# Task goal:
Below are entries. Copy exactly the lines running from the line that holds "do Estado de" to the line that holds "Ein Jahr nach Erscheinen des iPhone 6 hat", with both ends included.

# Saved data entries:
####
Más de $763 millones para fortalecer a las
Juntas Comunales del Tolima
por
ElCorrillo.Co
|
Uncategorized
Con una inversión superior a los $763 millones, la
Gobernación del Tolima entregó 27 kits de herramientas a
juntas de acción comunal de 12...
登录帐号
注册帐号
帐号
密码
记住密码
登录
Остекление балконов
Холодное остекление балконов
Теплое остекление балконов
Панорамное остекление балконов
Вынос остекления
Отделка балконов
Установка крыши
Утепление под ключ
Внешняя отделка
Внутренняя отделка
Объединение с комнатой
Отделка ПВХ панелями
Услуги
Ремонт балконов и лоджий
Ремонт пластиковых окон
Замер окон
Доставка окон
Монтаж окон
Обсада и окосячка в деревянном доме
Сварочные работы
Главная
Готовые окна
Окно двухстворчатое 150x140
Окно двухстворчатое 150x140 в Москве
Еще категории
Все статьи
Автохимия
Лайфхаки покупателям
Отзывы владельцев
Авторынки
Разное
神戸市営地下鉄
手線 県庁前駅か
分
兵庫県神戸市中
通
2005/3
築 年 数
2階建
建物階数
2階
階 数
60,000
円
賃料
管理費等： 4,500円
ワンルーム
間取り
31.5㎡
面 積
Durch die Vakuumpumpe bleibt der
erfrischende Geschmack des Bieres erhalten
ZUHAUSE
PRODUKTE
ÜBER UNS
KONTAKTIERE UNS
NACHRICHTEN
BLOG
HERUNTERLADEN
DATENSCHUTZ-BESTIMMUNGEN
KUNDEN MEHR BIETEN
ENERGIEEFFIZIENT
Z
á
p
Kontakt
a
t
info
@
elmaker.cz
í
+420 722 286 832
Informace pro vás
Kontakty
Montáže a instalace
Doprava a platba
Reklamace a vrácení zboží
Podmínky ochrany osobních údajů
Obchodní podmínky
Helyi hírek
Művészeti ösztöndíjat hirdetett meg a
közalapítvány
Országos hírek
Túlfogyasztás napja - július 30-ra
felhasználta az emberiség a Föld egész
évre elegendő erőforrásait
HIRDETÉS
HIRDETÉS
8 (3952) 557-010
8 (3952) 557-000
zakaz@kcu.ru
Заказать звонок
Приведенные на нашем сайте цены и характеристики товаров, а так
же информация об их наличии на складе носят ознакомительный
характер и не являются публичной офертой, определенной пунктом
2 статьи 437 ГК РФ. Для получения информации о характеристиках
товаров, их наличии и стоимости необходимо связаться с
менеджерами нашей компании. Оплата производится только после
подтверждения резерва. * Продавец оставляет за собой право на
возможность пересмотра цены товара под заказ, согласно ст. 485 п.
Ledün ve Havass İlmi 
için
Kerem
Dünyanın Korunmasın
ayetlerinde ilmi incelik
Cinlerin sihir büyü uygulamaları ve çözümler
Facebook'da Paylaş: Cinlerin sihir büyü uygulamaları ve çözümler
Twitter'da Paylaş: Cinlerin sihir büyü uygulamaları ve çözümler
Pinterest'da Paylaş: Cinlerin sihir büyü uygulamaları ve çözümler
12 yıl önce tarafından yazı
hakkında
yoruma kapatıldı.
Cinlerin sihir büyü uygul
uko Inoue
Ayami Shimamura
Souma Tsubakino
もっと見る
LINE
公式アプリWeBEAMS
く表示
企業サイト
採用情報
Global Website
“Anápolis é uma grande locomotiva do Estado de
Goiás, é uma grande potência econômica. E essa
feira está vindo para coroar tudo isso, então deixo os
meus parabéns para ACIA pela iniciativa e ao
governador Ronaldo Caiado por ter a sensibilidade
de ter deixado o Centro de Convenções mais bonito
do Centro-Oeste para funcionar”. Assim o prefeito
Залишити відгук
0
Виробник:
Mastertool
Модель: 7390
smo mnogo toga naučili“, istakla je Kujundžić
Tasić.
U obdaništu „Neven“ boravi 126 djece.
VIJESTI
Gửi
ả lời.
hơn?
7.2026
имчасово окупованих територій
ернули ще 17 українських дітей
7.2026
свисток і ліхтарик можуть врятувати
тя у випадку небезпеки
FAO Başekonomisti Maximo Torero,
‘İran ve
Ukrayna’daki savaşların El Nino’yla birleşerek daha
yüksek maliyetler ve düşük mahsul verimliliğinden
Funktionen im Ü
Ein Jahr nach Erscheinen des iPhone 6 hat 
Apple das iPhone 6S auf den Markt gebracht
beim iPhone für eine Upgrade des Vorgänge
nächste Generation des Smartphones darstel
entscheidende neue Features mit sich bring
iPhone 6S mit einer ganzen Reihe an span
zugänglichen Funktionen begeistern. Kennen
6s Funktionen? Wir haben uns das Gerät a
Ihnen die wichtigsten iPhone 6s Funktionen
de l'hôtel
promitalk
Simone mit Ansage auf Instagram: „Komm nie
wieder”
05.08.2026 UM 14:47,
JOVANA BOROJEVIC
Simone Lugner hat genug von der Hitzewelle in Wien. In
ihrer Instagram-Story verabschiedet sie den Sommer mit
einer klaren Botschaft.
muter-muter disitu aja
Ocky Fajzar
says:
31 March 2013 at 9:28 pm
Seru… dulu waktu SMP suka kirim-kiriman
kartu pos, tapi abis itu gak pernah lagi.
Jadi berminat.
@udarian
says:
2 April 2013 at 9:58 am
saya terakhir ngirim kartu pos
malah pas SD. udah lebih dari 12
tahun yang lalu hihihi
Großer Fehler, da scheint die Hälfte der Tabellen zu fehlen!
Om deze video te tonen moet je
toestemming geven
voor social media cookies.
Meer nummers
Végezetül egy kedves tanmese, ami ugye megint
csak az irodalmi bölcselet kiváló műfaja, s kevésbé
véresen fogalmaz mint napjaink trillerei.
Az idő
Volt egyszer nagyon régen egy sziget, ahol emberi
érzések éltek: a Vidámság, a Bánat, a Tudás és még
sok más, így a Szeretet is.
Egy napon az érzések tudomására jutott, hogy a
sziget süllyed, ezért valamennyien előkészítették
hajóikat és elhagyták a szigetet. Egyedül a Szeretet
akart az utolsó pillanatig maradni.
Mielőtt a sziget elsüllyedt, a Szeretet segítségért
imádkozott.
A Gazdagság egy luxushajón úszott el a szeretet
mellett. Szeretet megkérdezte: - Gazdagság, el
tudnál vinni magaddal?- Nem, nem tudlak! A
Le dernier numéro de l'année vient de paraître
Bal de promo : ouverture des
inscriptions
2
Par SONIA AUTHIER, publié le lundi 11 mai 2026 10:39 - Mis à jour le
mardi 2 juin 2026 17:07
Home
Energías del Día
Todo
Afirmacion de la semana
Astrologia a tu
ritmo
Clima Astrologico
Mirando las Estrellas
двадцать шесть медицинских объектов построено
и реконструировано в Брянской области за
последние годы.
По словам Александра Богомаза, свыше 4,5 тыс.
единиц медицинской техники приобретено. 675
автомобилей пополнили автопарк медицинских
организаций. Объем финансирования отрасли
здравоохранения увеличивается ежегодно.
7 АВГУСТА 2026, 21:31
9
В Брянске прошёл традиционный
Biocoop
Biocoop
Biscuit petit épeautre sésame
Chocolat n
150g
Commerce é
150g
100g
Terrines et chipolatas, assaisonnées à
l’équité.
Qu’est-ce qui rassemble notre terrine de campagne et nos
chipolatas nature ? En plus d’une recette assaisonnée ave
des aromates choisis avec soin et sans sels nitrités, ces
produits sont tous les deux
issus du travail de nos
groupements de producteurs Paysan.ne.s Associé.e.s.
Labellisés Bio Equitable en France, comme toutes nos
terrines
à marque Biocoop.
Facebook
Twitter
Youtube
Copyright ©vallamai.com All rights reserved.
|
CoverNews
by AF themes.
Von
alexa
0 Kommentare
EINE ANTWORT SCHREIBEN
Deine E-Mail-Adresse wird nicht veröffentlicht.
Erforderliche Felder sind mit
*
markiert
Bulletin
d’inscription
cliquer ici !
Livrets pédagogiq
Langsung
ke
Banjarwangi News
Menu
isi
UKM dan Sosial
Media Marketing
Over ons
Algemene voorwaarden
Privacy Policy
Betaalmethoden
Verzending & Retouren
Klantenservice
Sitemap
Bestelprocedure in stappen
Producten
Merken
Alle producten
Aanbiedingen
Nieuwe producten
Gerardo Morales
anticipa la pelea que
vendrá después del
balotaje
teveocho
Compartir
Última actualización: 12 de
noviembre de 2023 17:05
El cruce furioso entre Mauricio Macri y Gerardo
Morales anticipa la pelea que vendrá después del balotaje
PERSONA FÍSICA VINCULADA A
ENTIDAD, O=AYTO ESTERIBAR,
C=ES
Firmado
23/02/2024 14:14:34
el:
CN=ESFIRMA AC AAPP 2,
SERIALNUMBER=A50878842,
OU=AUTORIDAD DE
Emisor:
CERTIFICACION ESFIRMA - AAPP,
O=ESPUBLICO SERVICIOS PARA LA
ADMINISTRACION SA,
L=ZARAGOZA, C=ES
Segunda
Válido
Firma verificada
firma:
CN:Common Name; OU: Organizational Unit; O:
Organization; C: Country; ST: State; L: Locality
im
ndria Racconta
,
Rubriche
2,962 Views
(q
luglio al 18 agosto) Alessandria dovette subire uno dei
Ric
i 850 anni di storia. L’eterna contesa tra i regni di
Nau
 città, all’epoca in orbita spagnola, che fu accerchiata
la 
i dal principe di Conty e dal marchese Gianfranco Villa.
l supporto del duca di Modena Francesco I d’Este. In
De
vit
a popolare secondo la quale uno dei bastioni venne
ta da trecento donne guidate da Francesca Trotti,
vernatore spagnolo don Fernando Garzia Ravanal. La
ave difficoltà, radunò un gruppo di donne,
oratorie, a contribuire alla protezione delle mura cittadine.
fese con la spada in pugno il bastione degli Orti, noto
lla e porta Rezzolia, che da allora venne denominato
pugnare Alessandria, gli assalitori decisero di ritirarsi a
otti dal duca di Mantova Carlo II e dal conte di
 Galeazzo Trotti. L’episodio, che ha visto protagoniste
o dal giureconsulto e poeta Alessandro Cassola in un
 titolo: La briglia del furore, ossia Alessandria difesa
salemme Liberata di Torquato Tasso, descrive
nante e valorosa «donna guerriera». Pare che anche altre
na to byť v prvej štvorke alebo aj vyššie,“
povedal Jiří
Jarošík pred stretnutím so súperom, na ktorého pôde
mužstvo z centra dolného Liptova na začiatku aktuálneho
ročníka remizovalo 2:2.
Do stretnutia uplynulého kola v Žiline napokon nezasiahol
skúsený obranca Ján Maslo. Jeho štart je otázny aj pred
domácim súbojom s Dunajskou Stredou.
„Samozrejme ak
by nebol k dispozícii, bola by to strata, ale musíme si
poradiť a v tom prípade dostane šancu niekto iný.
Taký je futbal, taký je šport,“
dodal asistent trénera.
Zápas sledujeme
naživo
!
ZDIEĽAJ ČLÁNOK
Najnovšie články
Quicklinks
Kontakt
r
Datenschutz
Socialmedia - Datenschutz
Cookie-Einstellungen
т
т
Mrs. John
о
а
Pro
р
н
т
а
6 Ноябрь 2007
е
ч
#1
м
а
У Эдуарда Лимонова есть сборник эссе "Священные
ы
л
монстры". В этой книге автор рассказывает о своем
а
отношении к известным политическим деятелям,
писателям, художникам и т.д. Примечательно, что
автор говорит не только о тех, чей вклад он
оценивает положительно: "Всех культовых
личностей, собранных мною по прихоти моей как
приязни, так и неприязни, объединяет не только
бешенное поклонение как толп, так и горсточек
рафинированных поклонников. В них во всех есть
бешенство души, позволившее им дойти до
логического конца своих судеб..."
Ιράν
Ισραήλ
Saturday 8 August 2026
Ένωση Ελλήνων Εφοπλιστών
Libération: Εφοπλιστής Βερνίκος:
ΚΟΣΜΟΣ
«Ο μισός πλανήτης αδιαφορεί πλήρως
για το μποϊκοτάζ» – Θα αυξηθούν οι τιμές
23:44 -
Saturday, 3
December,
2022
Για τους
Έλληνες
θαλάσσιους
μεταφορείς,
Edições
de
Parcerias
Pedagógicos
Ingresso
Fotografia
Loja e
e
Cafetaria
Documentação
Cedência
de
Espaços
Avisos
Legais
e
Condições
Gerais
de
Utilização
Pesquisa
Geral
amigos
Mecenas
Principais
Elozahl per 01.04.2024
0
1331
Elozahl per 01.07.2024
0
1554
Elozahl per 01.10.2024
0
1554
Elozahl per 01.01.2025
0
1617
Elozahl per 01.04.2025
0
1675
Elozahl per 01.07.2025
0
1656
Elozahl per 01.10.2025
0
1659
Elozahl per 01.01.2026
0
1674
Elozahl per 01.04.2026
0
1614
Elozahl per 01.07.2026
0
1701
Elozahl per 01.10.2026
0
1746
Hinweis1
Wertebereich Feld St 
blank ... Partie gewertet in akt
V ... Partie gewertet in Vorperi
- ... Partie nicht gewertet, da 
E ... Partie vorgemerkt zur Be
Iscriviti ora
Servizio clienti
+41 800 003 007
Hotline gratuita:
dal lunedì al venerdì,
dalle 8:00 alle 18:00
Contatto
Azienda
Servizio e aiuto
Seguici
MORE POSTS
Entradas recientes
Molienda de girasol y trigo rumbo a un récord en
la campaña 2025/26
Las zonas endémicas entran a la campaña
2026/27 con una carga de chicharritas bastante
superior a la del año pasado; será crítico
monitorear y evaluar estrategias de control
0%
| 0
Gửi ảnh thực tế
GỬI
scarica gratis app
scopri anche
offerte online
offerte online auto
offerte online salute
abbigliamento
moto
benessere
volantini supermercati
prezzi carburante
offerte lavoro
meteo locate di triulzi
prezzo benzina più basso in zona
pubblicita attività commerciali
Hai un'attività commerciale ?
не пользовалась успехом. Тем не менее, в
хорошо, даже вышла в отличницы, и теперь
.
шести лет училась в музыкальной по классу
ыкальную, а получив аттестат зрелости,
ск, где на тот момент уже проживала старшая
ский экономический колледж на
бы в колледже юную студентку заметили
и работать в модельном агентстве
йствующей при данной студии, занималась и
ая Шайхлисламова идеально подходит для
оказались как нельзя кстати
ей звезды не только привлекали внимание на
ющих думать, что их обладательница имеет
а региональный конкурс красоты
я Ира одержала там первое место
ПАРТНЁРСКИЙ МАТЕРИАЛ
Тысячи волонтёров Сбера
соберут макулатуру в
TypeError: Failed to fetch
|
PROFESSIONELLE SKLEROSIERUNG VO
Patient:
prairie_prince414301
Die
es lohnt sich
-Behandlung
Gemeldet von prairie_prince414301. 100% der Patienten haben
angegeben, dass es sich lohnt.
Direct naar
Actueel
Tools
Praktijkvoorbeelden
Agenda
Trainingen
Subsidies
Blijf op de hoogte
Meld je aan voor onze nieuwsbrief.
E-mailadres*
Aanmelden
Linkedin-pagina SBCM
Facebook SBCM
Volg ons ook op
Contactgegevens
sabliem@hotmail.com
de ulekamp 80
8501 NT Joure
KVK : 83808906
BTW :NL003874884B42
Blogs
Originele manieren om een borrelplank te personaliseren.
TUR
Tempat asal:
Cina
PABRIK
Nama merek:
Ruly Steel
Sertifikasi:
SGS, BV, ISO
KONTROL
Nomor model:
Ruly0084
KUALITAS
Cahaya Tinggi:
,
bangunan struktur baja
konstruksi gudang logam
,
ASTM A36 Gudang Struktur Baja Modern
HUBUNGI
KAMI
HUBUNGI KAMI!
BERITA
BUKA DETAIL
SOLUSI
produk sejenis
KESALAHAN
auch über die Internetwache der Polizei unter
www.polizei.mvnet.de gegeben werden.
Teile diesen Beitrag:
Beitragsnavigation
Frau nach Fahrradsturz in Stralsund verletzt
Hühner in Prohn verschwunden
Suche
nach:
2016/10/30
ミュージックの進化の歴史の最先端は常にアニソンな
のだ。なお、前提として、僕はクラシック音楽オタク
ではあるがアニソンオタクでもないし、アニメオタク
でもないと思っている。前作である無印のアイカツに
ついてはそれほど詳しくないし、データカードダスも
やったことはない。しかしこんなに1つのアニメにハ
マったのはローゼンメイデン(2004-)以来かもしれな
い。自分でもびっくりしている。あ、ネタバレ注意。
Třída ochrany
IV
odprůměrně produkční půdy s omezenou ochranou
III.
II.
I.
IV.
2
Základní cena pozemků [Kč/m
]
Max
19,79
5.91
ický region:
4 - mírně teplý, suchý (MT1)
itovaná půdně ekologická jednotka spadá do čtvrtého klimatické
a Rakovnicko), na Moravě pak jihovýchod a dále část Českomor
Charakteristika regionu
####
# Response area:
“Anápolis é uma grande locomotiva do Estado de
Goiás, é uma grande potência econômica. E essa
feira está vindo para coroar tudo isso, então deixo os
meus parabéns para ACIA pela iniciativa e ao
governador Ronaldo Caiado por ter a sensibilidade
de ter deixado o Centro de Convenções mais bonito
do Centro-Oeste para funcionar”. Assim o prefeito
Залишити відгук
0
Виробник:
Mastertool
Модель: 7390
smo mnogo toga naučili“, istakla je Kujundžić
Tasić.
U obdaništu „Neven“ boravi 126 djece.
VIJESTI
Gửi
ả lời.
hơn?
7.2026
имчасово окупованих територій
ернули ще 17 українських дітей
7.2026
свисток і ліхтарик можуть врятувати
тя у випадку небезпеки
FAO Başekonomisti Maximo Torero,
‘İran ve
Ukrayna’daki savaşların El Nino’yla birleşerek daha
yüksek maliyetler ve düşük mahsul verimliliğinden
Funktionen im Ü
Ein Jahr nach Erscheinen des iPhone 6 hat 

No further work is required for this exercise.